(Document layout analysis data)
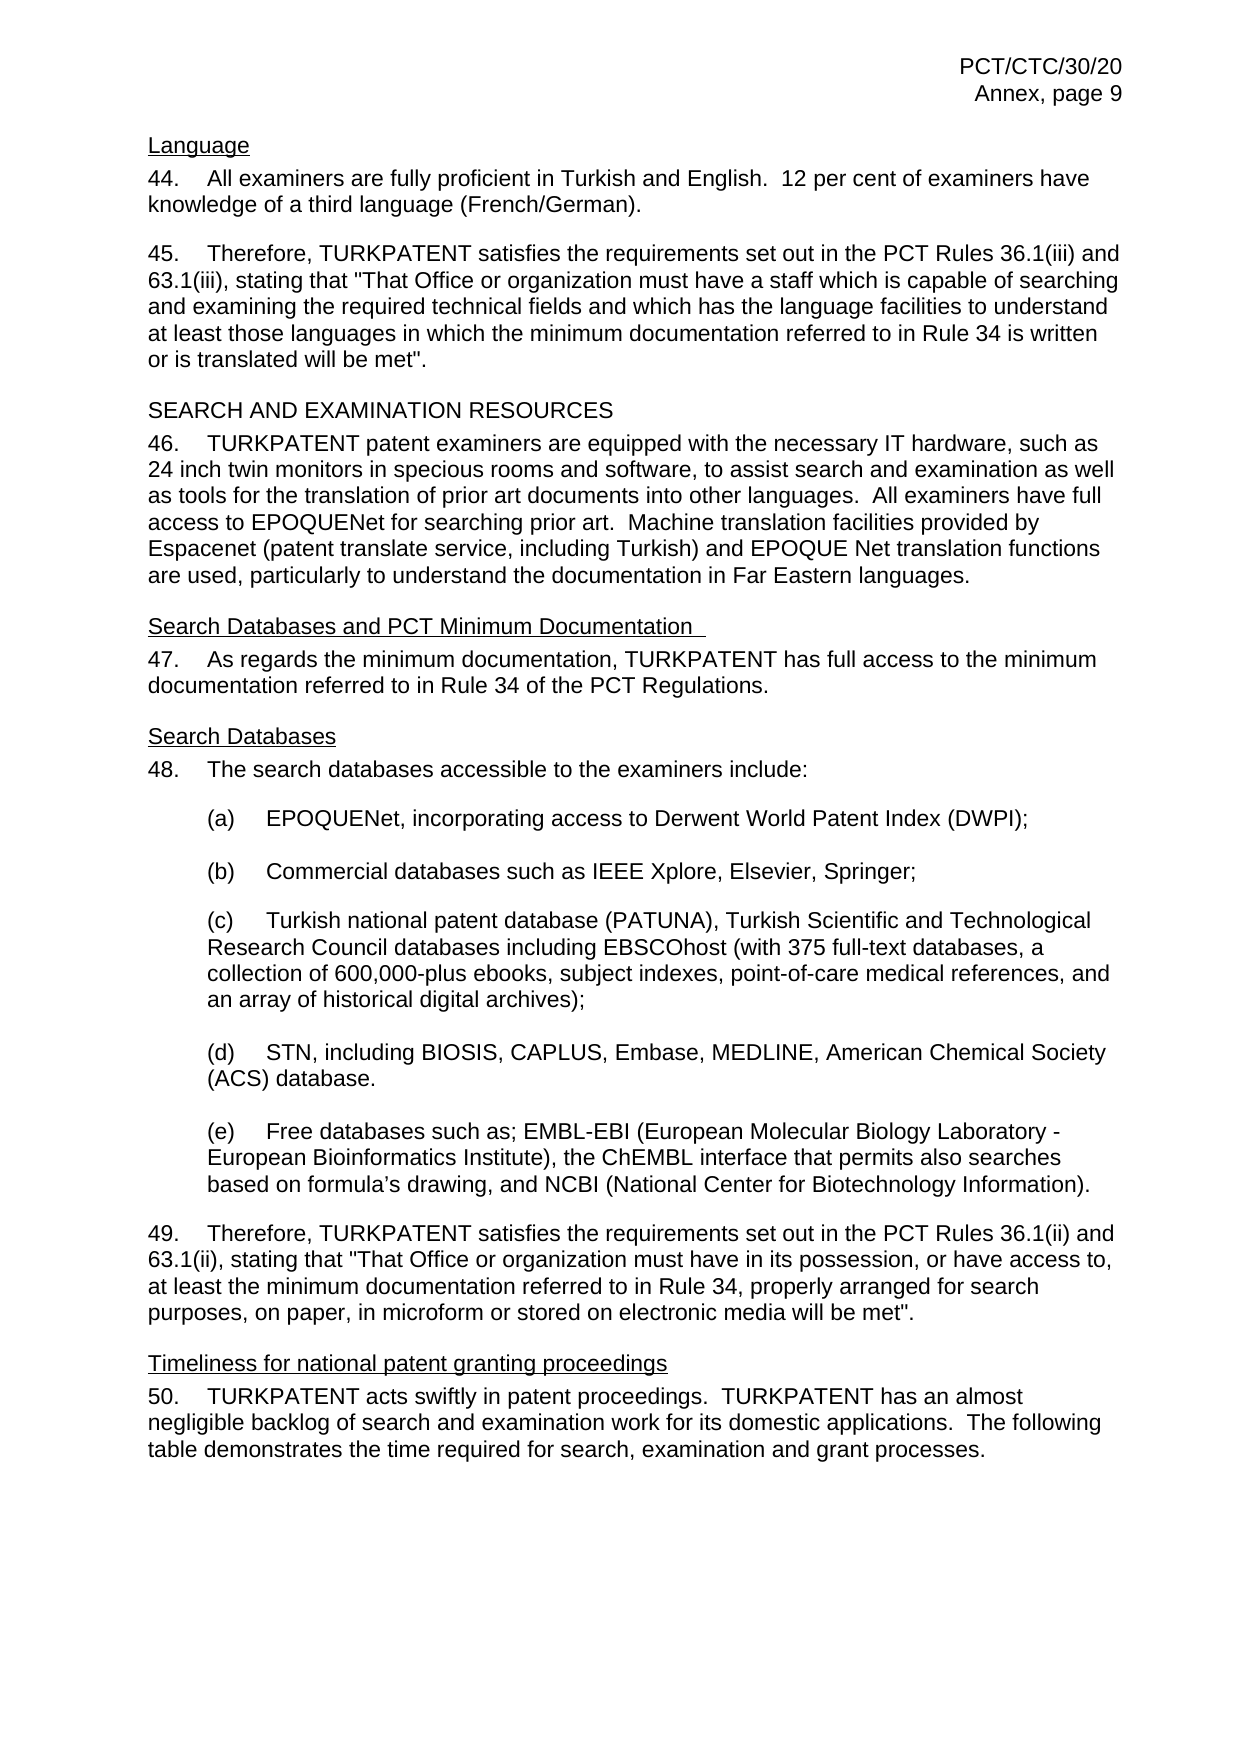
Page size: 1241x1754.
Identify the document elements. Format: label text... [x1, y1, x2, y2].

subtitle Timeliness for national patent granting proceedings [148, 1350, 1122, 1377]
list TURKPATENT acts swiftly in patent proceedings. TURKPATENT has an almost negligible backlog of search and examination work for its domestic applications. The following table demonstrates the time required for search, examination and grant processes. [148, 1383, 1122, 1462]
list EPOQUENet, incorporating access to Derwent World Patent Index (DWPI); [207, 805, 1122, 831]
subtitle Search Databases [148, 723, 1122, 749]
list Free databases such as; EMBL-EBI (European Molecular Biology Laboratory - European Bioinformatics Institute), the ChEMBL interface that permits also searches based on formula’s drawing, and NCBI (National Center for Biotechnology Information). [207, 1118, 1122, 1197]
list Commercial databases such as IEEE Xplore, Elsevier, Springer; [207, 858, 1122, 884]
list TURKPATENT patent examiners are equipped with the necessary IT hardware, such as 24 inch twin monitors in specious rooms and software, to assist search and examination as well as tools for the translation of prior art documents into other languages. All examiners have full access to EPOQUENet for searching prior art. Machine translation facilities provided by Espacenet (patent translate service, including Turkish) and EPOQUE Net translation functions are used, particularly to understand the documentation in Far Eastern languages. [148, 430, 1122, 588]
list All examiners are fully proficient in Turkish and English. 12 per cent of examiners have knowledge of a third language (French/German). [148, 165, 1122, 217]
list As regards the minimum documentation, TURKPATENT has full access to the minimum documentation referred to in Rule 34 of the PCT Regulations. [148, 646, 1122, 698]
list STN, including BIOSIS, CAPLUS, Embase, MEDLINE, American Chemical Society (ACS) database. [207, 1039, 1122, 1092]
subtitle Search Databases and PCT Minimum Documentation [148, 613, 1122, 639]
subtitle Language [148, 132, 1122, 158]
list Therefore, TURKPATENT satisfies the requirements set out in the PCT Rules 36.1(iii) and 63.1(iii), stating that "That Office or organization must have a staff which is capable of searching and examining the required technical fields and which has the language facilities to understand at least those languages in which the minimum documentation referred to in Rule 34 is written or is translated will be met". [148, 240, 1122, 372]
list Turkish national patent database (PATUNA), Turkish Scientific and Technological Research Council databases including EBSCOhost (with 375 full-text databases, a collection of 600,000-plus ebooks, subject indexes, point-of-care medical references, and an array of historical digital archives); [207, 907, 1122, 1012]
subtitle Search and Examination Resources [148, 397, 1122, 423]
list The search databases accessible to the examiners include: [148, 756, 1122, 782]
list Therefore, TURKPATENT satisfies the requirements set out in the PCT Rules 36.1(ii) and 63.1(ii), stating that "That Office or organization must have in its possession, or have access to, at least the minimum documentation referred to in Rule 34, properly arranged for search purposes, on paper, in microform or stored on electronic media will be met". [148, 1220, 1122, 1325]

* * *

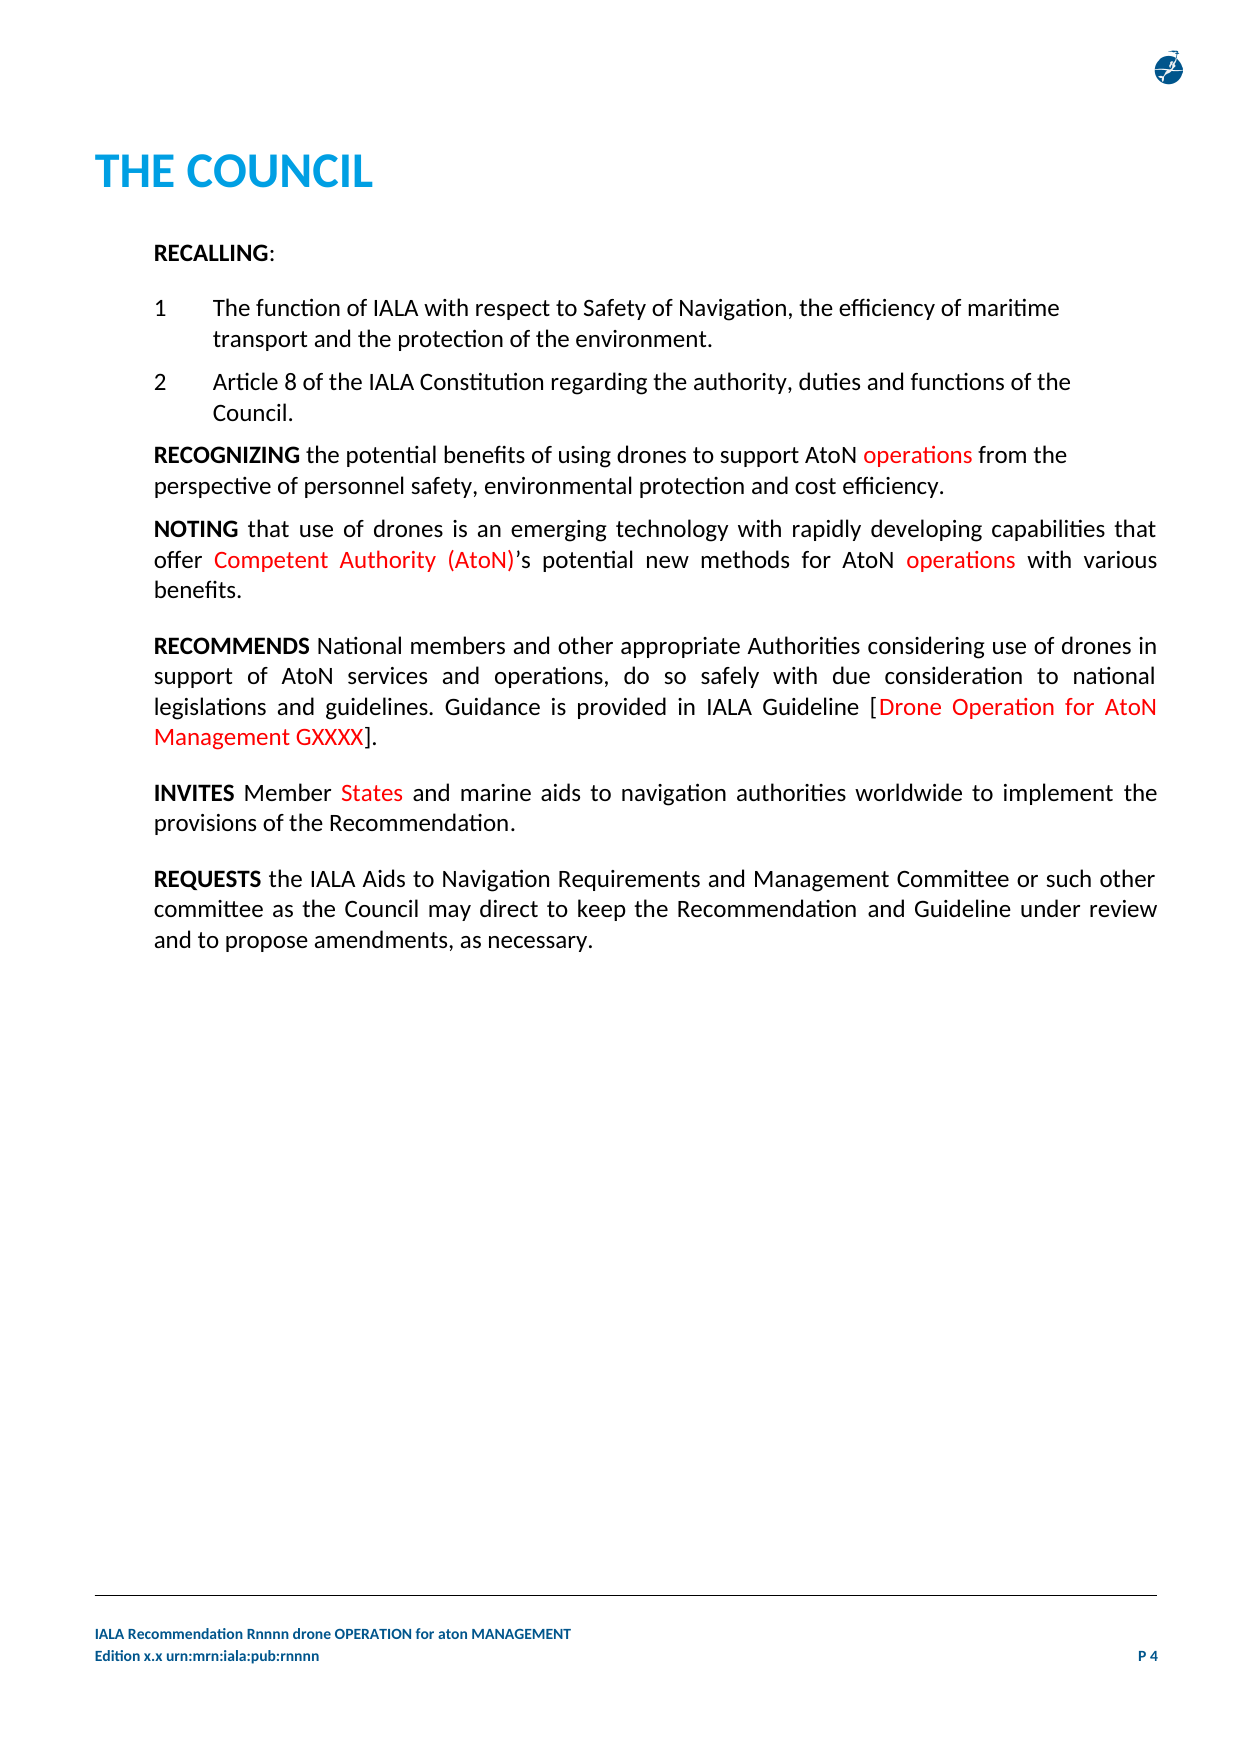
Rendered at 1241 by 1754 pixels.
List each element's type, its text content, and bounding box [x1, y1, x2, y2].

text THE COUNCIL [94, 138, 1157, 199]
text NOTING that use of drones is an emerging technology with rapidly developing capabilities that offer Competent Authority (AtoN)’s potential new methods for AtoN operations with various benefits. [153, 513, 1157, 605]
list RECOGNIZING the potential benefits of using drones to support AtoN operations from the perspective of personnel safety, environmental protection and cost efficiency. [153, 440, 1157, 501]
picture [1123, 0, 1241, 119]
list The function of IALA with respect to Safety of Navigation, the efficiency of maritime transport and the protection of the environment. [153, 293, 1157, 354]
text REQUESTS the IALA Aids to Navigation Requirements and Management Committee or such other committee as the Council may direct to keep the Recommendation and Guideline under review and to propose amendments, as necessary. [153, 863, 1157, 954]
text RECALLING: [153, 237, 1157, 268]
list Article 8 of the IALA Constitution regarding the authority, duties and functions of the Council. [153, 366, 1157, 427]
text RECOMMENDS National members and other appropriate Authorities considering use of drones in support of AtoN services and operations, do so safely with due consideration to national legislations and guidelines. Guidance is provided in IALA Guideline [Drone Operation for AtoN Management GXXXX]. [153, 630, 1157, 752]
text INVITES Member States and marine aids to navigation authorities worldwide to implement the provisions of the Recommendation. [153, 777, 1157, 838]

_Task objective_:
All lines above that contain "efficiency" are required in the answer.

_Result of the exercise_:
list RECOGNIZING the potential benefits of using drones to support AtoN operations from the perspective of personnel safety, environmental protection and cost efficiency. [153, 440, 1157, 501]
list The function of IALA with respect to Safety of Navigation, the efficiency of maritime transport and the protection of the environment. [153, 293, 1157, 354]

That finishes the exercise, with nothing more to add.